I’m not sure how far Gladman’s fantastic Ravickian worlding has spread betond smaller literary, artistic, critical conclaves. She reached me by way of Lucy Ives' article on the “weak novel” (after listening to Ives on a BISR’s podcast paneling the same topic). (I’ve since bought almost every book Ives mentions in this article; I’m on a rapid tour of postmodern anti-novels.)

I’m curious who would fancy this book. I loved it. But I love a good ontological drift through space-time. Are we meant to be reading the artifactual record of the protagonist’s survey? Nope. Maybe? This isn’t the same kind of world-inhabiting, context-laden ethnography that frequents the beginnings of book parts and chapters in sci-fi and fantasy volumes. Well, perhaps it is a long opener as the first of many books.

What feels most real is that Gladman’s text is constantly in question.

Dorothy (the publisher) leaves far too much margin.
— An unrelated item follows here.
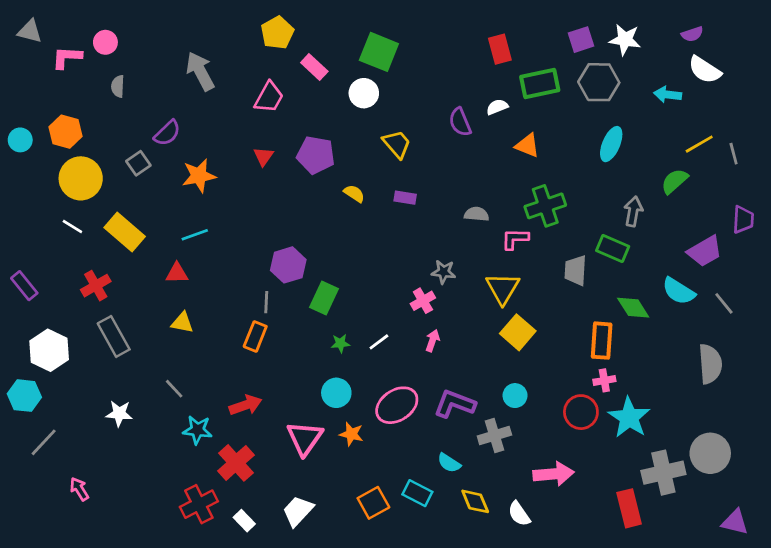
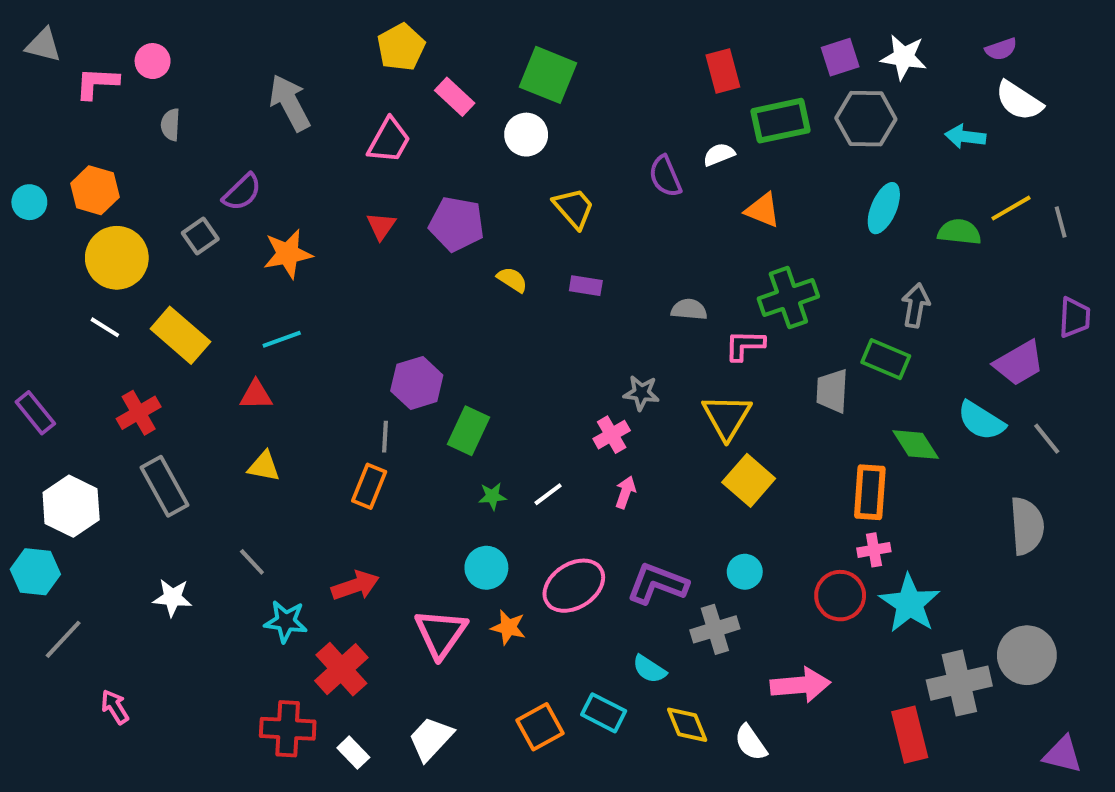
green semicircle: (674, 181) -> (959, 232), moved, turned 48
red cross: (199, 504) -> (288, 729), turned 30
The story can hardly get going since getting past “Hello” is nearly impossible. It’s some kind of language issue. But also architectural, since the built world is in some kind of crisis or revolution. Something really bad is happening on Ravicka, and we don’t get enough for a complete analysis. What’s maddening is that the locals seem to brush it off. But it’s not a total wash in the yellow. There are wonderfully concrete and vivid moments of the Ravickian world. It’s not simply abstract for abstract’s fancy. There are stakes here for Gladman. That’s what makes this anti-novel of sorts hard to dismiss. We oscillate between a strong foothold and floatation. Personally I find it seductive-enough.

Is Ravicka even a faraway planet at all? Could other worlds be close, not worlds away?

There are also gestures that feel fresh and exciting, partly because they are given so much room. Is this record incomplete? Were parts intentionally left out? Were they lost? Did they never happen? Sex with strangers. Music is important. Underground civilizations. Dancing is important to speak. Writhing to speak. Unlikely inter-species/cultural collaborations. Going to and waking from sleep. Sleep is important. Obvious love lost, longing. A book that de-centers the written and spoken word, somehow, while concerned with it and the slippage of translation; including awkward encounters with native speakers and their disinterest. Gladman’s person is put through tenderness and saddening separation with every encounter.

This is a small book that you cannot breeze through. But it is pleasure book bound.